Max Sorensen

Personal information
- Full name: Max Christian Sorensen
- Born: 18 November 1985 (age 40) Johannesburg, South Africa
- Batting: Right-handed
- Bowling: Right-arm fast-medium
- Role: Bowler

International information
- National side: Ireland (2012–2016);
- ODI debut (cap 40): 3 September 2013 v England
- Last ODI: 16 June 2016 v Sri Lanka
- ODI shirt no.: 26
- T20I debut (cap 23): 22 February 2012 v Kenya
- Last T20I: 13 March 2016 v Netherlands

Domestic team information
- 2013–2018: Leinster Lightning
- 2018–2019: Munster Reds

Career statistics
| Competition | ODI | T20I | FC | LA |
| Matches | 13 | 26 | 9 | 22 |
| Runs scored | 125 | 92 | 56 | 199 |
| Batting average | 20.83 | 18.40 | 9.33 | 18.09 |
| 100s/50s | 0/0 | 0/0 | 0/0 | 0/0 |
| Top score | 31 | 26 | 19* | 31 |
| Balls bowled | 543 | 390 | 1,262 | 813 |
| Wickets | 16 | 26 | 32 | 24 |
| Bowling average | 32.50 | 18.11 | 20.53 | 30.08 |
| 5 wickets in innings | 0 | 0 | 2 | 0 |
| 10 wickets in match | 0 | 0 | 0 | 0 |
| Best bowling | 4/40 | 3/17 | 5/37 | 4/40 |
| Catches/stumpings | 3/– | 9/– | 6/– | 6/– |
- Source: CricketArchive, 15 July 2018

= Max Sorensen =

Max Christian Sorensen (born 18 November 1985) is a South African-born Irish former international cricketer, who played for the Irish national team. Born in Johannesburg, Sorensen is a right-handed batsman who bowls right-arm fast-medium. He has played for The Hills Cricket Club in Dublin since 2007. In July 2017, he announced his retirement from international cricket.

==International career==
Sorensen was called up to Ireland's squad for their tour to Kenya in February 2012, and for their subsequent participation in the 2012 World Twenty20 Qualifier. During the Kenyan leg of the tour, Sorensen made his first-class debut against Kenya in the Intercontinental Cup.
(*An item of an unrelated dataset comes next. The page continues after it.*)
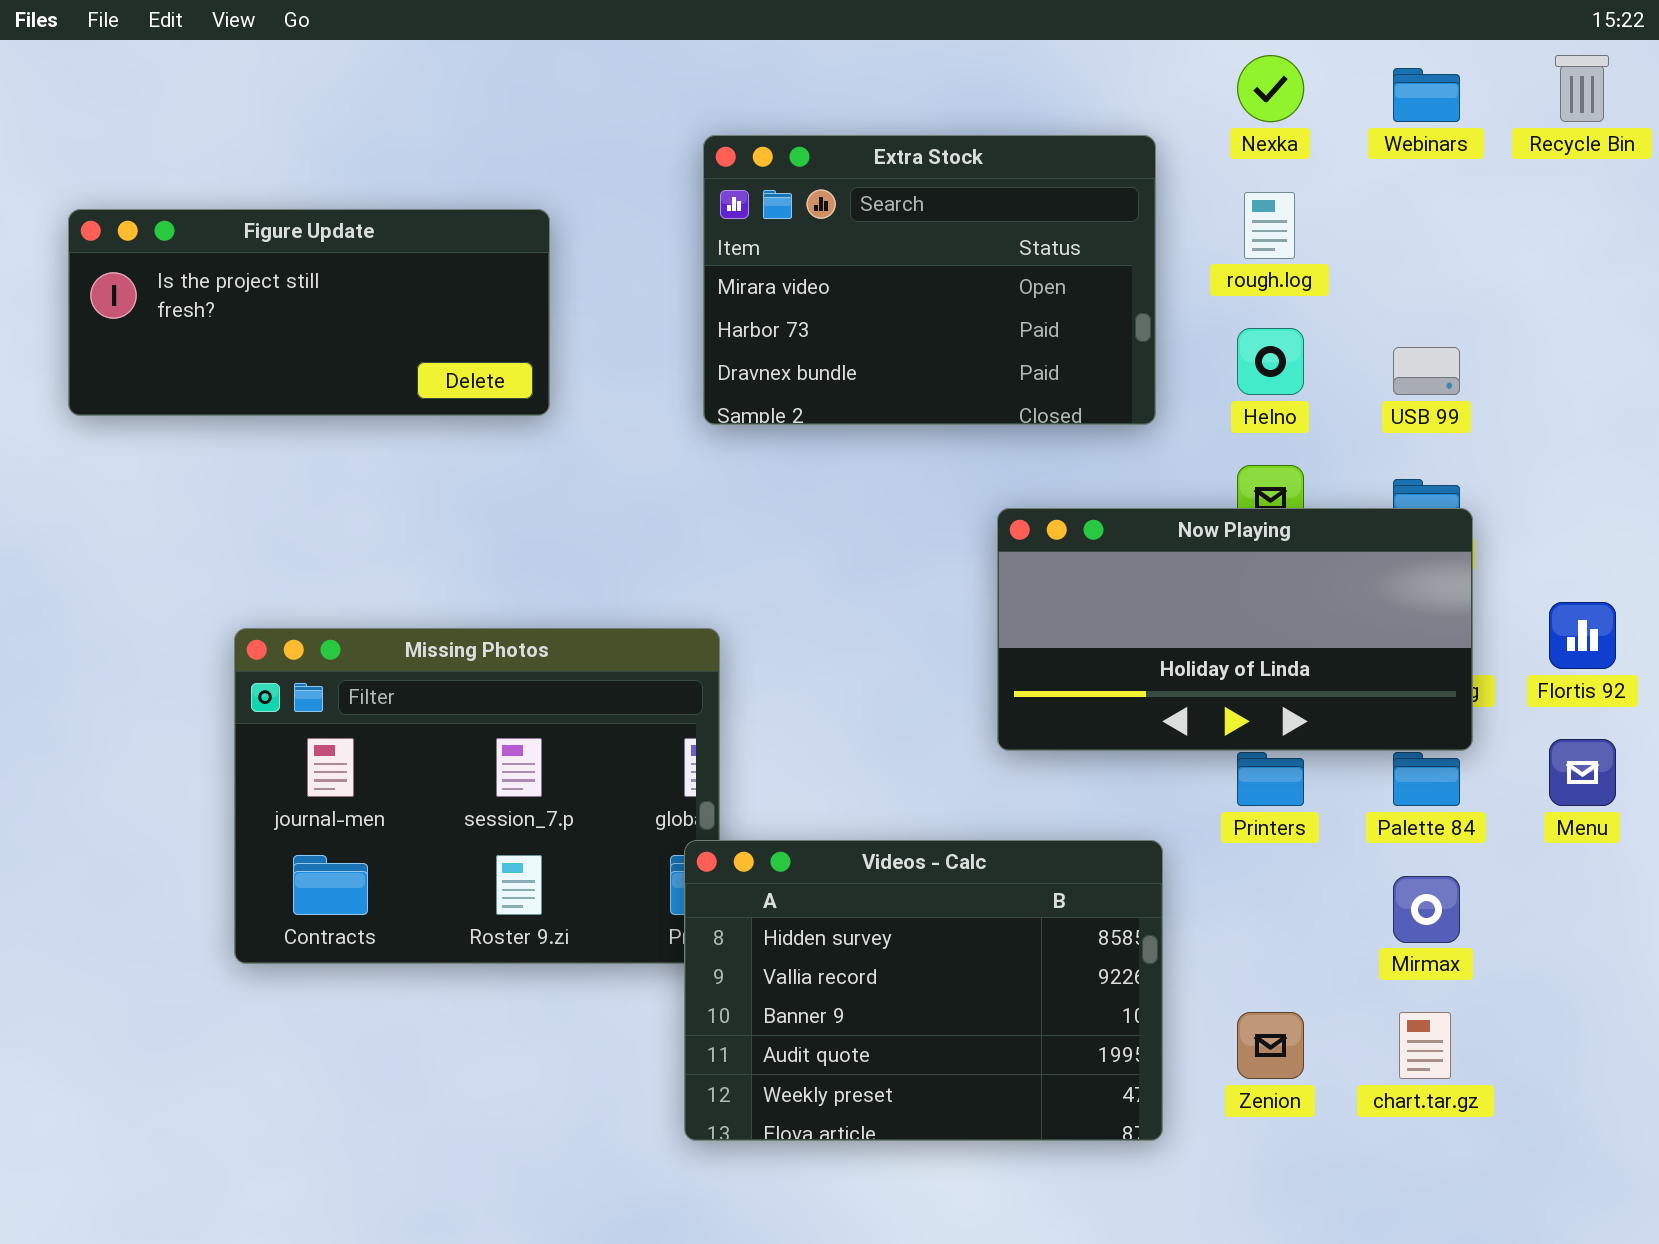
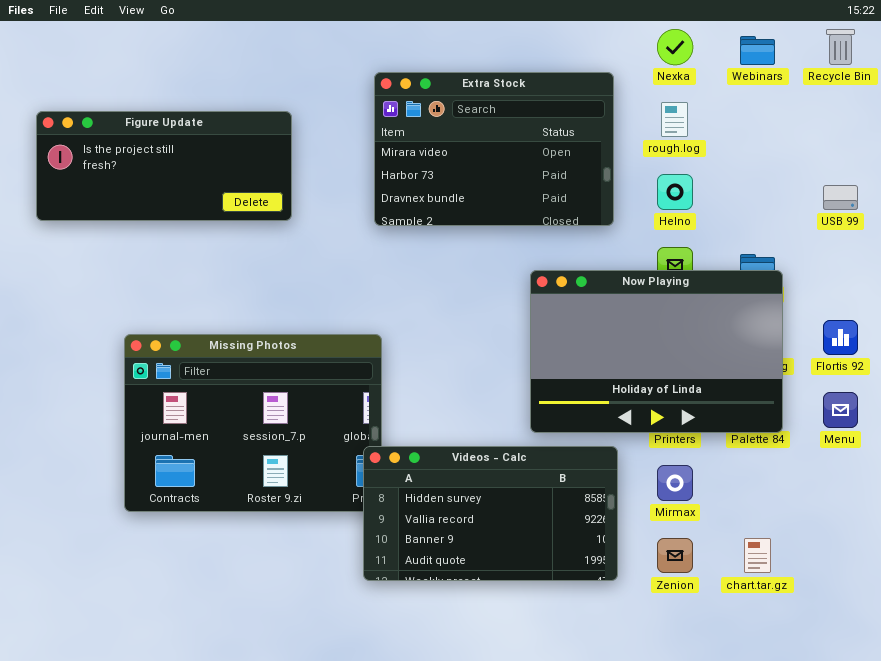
USB 99: [1393,347,1460,395] -> [823,185,858,210], moved
Now Playing: [997,508,1473,751] -> [530,270,783,433], resized
Videos - Calc: [684,840,1163,1141] -> [363,446,618,581], resized
Mirmax: [1393,876,1460,943] -> [657,465,693,501], moved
In a match dominated by spin bowlers, Sorensen was twice dismissed for a duck, once by spinner Hiren Varaiya in Ireland's first-innings and by Nehemiah Odhiambo in Ireland's second-innings. The match was scheduled to last four days, but was completed in two, with Ireland winning by 10 runs.

Although Sorensen didn't feature in the One Day International series that followed, he did however make his Twenty20 International debut in the three match Twenty20 series which followed, taking the wickets of Rakep Patel and Alex Obanda to finish with figures of 2/17 in an Irish victory. The day after this match, he featured in the second Twenty20 International between the teams, which again ended in an Irish victory. Sorensen took one wicket in this match, that of Ragheb Aga.

On 18 January 2015, it was announced that Sorensen had been called into the Cricket Ireland squad for the 2015 Cricket World Cup as a replacement for the injured Tim Murtagh.